# Data supplied
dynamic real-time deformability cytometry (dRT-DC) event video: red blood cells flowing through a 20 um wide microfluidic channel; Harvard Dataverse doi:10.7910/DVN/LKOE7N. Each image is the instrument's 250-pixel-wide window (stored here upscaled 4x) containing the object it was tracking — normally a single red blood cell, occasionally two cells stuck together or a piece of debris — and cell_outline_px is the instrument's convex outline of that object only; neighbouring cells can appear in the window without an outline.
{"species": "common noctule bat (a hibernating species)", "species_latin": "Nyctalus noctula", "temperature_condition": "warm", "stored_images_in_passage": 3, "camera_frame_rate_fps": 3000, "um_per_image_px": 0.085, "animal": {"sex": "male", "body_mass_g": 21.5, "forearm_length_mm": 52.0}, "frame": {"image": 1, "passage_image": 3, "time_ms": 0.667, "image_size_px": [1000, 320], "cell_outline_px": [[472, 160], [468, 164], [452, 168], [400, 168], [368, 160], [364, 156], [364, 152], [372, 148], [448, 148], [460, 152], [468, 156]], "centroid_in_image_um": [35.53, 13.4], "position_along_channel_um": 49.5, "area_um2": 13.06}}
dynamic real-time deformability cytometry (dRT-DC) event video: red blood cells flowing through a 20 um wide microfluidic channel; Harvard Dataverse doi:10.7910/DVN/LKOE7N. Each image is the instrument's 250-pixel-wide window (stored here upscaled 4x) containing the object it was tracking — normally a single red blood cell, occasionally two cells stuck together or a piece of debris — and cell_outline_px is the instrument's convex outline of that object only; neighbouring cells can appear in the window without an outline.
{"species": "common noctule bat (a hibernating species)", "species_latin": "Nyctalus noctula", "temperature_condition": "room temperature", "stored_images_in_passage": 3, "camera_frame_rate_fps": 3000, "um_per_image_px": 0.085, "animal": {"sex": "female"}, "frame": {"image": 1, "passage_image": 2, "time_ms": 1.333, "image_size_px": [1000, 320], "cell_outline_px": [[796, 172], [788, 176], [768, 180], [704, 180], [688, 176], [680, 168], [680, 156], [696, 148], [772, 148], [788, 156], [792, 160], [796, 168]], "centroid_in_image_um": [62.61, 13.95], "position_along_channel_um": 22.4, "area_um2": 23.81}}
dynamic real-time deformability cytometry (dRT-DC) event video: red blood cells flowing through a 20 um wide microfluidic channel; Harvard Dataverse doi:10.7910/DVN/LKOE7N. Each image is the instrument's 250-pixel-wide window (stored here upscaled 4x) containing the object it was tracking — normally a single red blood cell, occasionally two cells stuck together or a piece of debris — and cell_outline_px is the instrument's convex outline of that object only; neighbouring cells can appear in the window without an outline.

# Task to complete
In this exercise, repeat all entries exactly.

# Complete response
dynamic real-time deformability cytometry (dRT-DC) event video: red blood cells flowing through a 20 um wide microfluidic channel; Harvard Dataverse doi:10.7910/DVN/LKOE7N. Each image is the instrument's 250-pixel-wide window (stored here upscaled 4x) containing the object it was tracking — normally a single red blood cell, occasionally two cells stuck together or a piece of debris — and cell_outline_px is the instrument's convex outline of that object only; neighbouring cells can appear in the window without an outline.
{"species": "common noctule bat (a hibernating species)", "species_latin": "Nyctalus noctula", "temperature_condition": "warm", "stored_images_in_passage": 3, "camera_frame_rate_fps": 3000, "um_per_image_px": 0.085, "animal": {"sex": "male", "body_mass_g": 21.5, "forearm_length_mm": 52.0}, "frame": {"image": 1, "passage_image": 3, "time_ms": 0.667, "image_size_px": [1000, 320], "cell_outline_px": [[472, 160], [468, 164], [452, 168], [400, 168], [368, 160], [364, 156], [364, 152], [372, 148], [448, 148], [460, 152], [468, 156]], "centroid_in_image_um": [35.53, 13.4], "position_along_channel_um": 49.5, "area_um2": 13.06}}
dynamic real-time deformability cytometry (dRT-DC) event video: red blood cells flowing through a 20 um wide microfluidic channel; Harvard Dataverse doi:10.7910/DVN/LKOE7N. Each image is the instrument's 250-pixel-wide window (stored here upscaled 4x) containing the object it was tracking — normally a single red blood cell, occasionally two cells stuck together or a piece of debris — and cell_outline_px is the instrument's convex outline of that object only; neighbouring cells can appear in the window without an outline.
{"species": "common noctule bat (a hibernating species)", "species_latin": "Nyctalus noctula", "temperature_condition": "room temperature", "stored_images_in_passage": 3, "camera_frame_rate_fps": 3000, "um_per_image_px": 0.085, "animal": {"sex": "female"}, "frame": {"image": 1, "passage_image": 2, "time_ms": 1.333, "image_size_px": [1000, 320], "cell_outline_px": [[796, 172], [788, 176], [768, 180], [704, 180], [688, 176], [680, 168], [680, 156], [696, 148], [772, 148], [788, 156], [792, 160], [796, 168]], "centroid_in_image_um": [62.61, 13.95], "position_along_channel_um": 22.4, "area_um2": 23.81}}
dynamic real-time deformability cytometry (dRT-DC) event video: red blood cells flowing through a 20 um wide microfluidic channel; Harvard Dataverse doi:10.7910/DVN/LKOE7N. Each image is the instrument's 250-pixel-wide window (stored here upscaled 4x) containing the object it was tracking — normally a single red blood cell, occasionally two cells stuck together or a piece of debris — and cell_outline_px is the instrument's convex outline of that object only; neighbouring cells can appear in the window without an outline.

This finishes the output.